Supreme Court dismisses insurer appeals in FCA test case

Published on Tue, 19/01/2021 - 14:05

Airmic has welcomed the Supreme Court ruling of 15 January dismissing appeals from insurers to the original judgement and allowing four from the Financial Conduct Authority in its case against Arch and Others.

The 112-page Supreme Court judgement concerns appeals brought by both parties and interveners in response to the Covid-19 business interruption insurance test case that was first ruled on by the High Court on 15 September, 2020.

The full background and summary of the Supreme Court decision is outlined by Herbert Smith Freehills, who represented the FCA in the test case, here. In short, however, the FCA’s purpose was to “determine issues of principle on policy coverage and causation under sample insurance wordings in the context of the significant business interruption losses suffered by businesses as a result of the Covid-19 pandemic”.

While 21 sample wordings were considered, the FCA estimates that around 700 types of policies held by 370,000 policyholders across 60 different insurers could potentially be affected.
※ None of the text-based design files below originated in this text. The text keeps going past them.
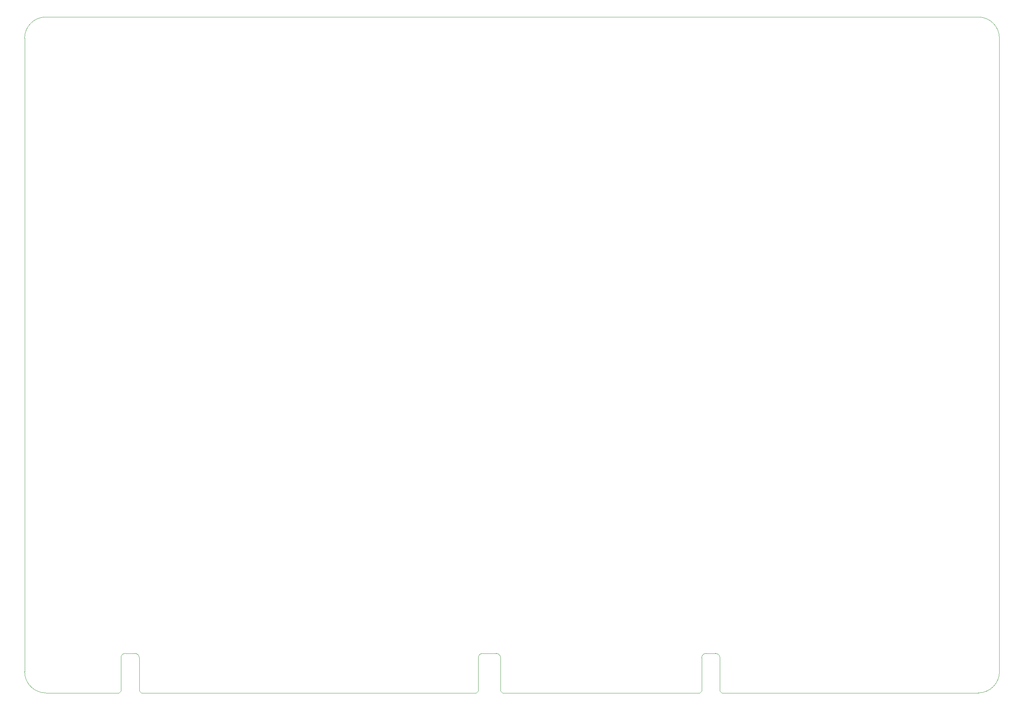
<source format=gm1>
%TF.GenerationSoftware,KiCad,Pcbnew,9.0.7-9.0.7~ubuntu24.04.1*%
%TF.CreationDate,2026-01-19T10:41:10+02:00*%
%TF.ProjectId,Coprocessor Board - Main,436f7072-6f63-4657-9373-6f7220426f61,V0*%
%TF.SameCoordinates,Original*%
%TF.FileFunction,Profile,NP*%
%FSLAX46Y46*%
G04 Gerber Fmt 4.6, Leading zero omitted, Abs format (unit mm)*
G04 Created by KiCad (PCBNEW 9.0.7-9.0.7~ubuntu24.04.1) date 2026-01-19 10:41:10*
%MOMM*%
%LPD*%
G01*
G04 APERTURE LIST*
%TA.AperFunction,Profile*%
%ADD10C,0.100000*%
%TD*%
G04 APERTURE END LIST*
D10*
X203417898Y-1D02*
G75*
G02*
X198337898Y-5079998I-5079998J1D01*
G01*
X-29921200Y0D02*
X-29929200Y151765000D01*
X198337898Y-5080000D02*
X137020096Y-5080000D01*
X198329900Y156845000D02*
X-24849200Y156845000D01*
X-29929200Y151765000D02*
G75*
G02*
X-24849200Y156845000I5080002J-2D01*
G01*
X-24841200Y-5080000D02*
G75*
G02*
X-29921200Y0I2J5080002D01*
G01*
X203409219Y-1D02*
X203409219Y151765000D01*
X-7366000Y-5080000D02*
X-24841200Y-5080001D01*
X198329897Y156845000D02*
G75*
G02*
X203409900Y151765000I3J-5080000D01*
G01*
%TO.C,J1*%
X135443048Y4386799D02*
G75*
G02*
X136520099Y3320000I5152J-1071899D01*
G01*
X132133048Y3320000D02*
G75*
G02*
X133210096Y4386852I1071952J-5100D01*
G01*
X82931000Y4386799D02*
G75*
G02*
X84007999Y3320000I5100J-1071899D01*
G01*
X78674048Y3320000D02*
G75*
G02*
X79751096Y4386852I1071952J-5100D01*
G01*
X-3556000Y4399799D02*
G75*
G02*
X-2478951Y3333000I5130J-1071919D01*
G01*
X-6866000Y3333000D02*
G75*
G02*
X-5788952Y4399799I1071932J-5133D01*
G01*
X136520096Y-4580000D02*
X137020096Y-5080000D01*
X136520096Y3320000D02*
X136520096Y-4580000D01*
X133210096Y4386799D02*
X135443048Y4386799D01*
X132133048Y-4580000D02*
X131633048Y-5080000D01*
X132133048Y3320000D02*
X132133048Y-4580000D01*
X131633048Y-5080000D02*
X84508048Y-5080000D01*
X84008048Y-4580000D02*
X84508048Y-5080000D01*
X84008048Y3320000D02*
X84008048Y-4580000D01*
X79751096Y4386799D02*
X82931000Y4386799D01*
X78674048Y-4580000D02*
X78174048Y-5080000D01*
X78674048Y3320000D02*
X78674048Y-4580000D01*
X78174048Y-5080000D02*
X-1978952Y-5080000D01*
X-2478952Y-4580000D02*
X-1978952Y-5080000D01*
X-2478952Y3333000D02*
X-2478952Y-4580000D01*
X-3556000Y4399799D02*
X-5788952Y4399799D01*
X-6866000Y-4580000D02*
X-7366000Y-5080000D01*
X-6866000Y3333000D02*
X-6866000Y-4580000D01*
%TD*%
M02*

</source>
“The Supreme Court’s landmark ruling on the FCA's business interruption insurance case for Covid-19 claims is one of the most important legal issues of the last decade,” said John Ludlow, CEO of Airmic. “Affected policyholders will welcome the ruling to unanimously dismiss insurers’ appeals and to substantially allow all four of the FCA’s appeals in favour of policyholders.”

The judgement included resolution of issues including, but not limited to disease clauses, prevention of access and hybrid clauses, causation and pre-trigger losses.

On Friday, 15 January Julia Graham, deputy CEO and technical director, said: “This morning’s decision by the Supreme Court represents positive news for hundreds of thousands of commercial insurance buyers across the UK. The Supreme Court’s ruling completes the legal process for impacted policies and means that many more claims can now be processed and paid out to businesses that are already feeling the strain during the pandemic period.”

In the Herbert Smith Freehills briefing bulletin, the firm added the judgement was “very good news for policyholders” and would improve their position significant beyond what was established by the High Court judgement.

“Although the Supreme Court construed the disease clauses more narrowly than the High Court, it gave broader interpretations to key coverage words in the prevention of access / hybrid wordings (especially as to partial closure of a business) and, most significantly, its findings on causation mean that it will be very challenging for insurers to deny cover, or reduce an indemnity otherwise due to an insured, on the basis that losses that would otherwise be covered under the policy would have resulted in any event from uninsured perils whose underlying cause is the Covid-19 pandemic,” HSF added.

“This will have significant implications in real terms for the indemnities received by policyholders.”

Mr Ludlow said it was important to view the case and judgement within the broader context of the harsh market conditions experienced over the previous two years and is expected to continue in 2021.

“The rocky business conditions felt by many during the pandemic and the resultant economic downturn have been met with hard insurance market pricing during recent renewals discussions,” he said.

“Many of the insurance buyers affected by the FCA’s BI case are long-term insurance partners; now that many more of these BI claims are to be paid, it will be to the benefit of enduring relationships between carriers and their policyholders, which in many cases were already strained not just by this case but by recent market conditions. This news should be viewed within that broader context.”